#### Wpisy zbioru danych:
▼

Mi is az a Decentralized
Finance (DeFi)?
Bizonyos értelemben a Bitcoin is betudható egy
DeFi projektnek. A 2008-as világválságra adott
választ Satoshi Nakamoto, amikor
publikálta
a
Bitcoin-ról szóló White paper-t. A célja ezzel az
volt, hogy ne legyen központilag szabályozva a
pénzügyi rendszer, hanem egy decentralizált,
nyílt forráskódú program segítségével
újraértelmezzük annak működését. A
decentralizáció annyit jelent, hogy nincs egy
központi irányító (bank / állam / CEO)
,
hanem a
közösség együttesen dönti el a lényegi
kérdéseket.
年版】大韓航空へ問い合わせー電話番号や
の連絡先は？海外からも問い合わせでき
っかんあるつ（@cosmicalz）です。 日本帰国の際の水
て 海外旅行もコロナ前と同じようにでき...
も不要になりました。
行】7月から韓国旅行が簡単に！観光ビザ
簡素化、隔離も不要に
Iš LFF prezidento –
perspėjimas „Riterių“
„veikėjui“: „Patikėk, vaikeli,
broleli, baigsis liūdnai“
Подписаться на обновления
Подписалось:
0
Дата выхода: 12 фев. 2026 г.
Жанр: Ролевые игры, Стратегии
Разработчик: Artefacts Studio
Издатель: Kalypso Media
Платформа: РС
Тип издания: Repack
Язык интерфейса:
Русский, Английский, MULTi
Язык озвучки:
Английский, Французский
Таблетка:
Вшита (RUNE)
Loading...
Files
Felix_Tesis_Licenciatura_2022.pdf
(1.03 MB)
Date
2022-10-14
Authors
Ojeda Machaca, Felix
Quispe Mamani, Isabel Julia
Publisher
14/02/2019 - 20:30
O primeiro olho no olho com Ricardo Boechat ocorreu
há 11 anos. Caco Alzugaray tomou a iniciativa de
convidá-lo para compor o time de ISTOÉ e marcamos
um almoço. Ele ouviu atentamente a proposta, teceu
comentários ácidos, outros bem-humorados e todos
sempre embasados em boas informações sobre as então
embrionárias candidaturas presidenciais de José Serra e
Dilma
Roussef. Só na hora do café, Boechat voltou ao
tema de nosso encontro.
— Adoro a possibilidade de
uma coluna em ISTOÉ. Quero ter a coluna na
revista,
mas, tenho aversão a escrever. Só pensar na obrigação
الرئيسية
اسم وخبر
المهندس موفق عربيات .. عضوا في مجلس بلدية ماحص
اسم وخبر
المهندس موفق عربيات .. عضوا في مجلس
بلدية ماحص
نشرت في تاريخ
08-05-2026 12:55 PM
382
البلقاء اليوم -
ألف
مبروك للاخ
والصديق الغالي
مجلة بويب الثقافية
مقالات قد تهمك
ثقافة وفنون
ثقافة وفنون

▲

Wypisz wszystkie powyższe rekordy wiersz po wierszu, bez żadnych zmian.

Mi is az a Decentralized
Finance (DeFi)?
Bizonyos értelemben a Bitcoin is betudható egy
DeFi projektnek. A 2008-as világválságra adott
választ Satoshi Nakamoto, amikor
publikálta
a
Bitcoin-ról szóló White paper-t. A célja ezzel az
volt, hogy ne legyen központilag szabályozva a
pénzügyi rendszer, hanem egy decentralizált,
nyílt forráskódú program segítségével
újraértelmezzük annak működését. A
decentralizáció annyit jelent, hogy nincs egy
központi irányító (bank / állam / CEO)
,
hanem a
közösség együttesen dönti el a lényegi
kérdéseket.
年版】大韓航空へ問い合わせー電話番号や
の連絡先は？海外からも問い合わせでき
っかんあるつ（@cosmicalz）です。 日本帰国の際の水
て 海外旅行もコロナ前と同じようにでき...
も不要になりました。
行】7月から韓国旅行が簡単に！観光ビザ
簡素化、隔離も不要に
Iš LFF prezidento –
perspėjimas „Riterių“
„veikėjui“: „Patikėk, vaikeli,
broleli, baigsis liūdnai“
Подписаться на обновления
Подписалось:
0
Дата выхода: 12 фев. 2026 г.
Жанр: Ролевые игры, Стратегии
Разработчик: Artefacts Studio
Издатель: Kalypso Media
Платформа: РС
Тип издания: Repack
Язык интерфейса:
Русский, Английский, MULTi
Язык озвучки:
Английский, Французский
Таблетка:
Вшита (RUNE)
Loading...
Files
Felix_Tesis_Licenciatura_2022.pdf
(1.03 MB)
Date
2022-10-14
Authors
Ojeda Machaca, Felix
Quispe Mamani, Isabel Julia
Publisher
14/02/2019 - 20:30
O primeiro olho no olho com Ricardo Boechat ocorreu
há 11 anos. Caco Alzugaray tomou a iniciativa de
convidá-lo para compor o time de ISTOÉ e marcamos
um almoço. Ele ouviu atentamente a proposta, teceu
comentários ácidos, outros bem-humorados e todos
sempre embasados em boas informações sobre as então
embrionárias candidaturas presidenciais de José Serra e
Dilma
Roussef. Só na hora do café, Boechat voltou ao
tema de nosso encontro.
— Adoro a possibilidade de
uma coluna em ISTOÉ. Quero ter a coluna na
revista,
mas, tenho aversão a escrever. Só pensar na obrigação
الرئيسية
اسم وخبر
المهندس موفق عربيات .. عضوا في مجلس بلدية ماحص
اسم وخبر
المهندس موفق عربيات .. عضوا في مجلس
بلدية ماحص
نشرت في تاريخ
08-05-2026 12:55 PM
382
البلقاء اليوم -
ألف
مبروك للاخ
والصديق الغالي
مجلة بويب الثقافية
مقالات قد تهمك
ثقافة وفنون
ثقافة وفنون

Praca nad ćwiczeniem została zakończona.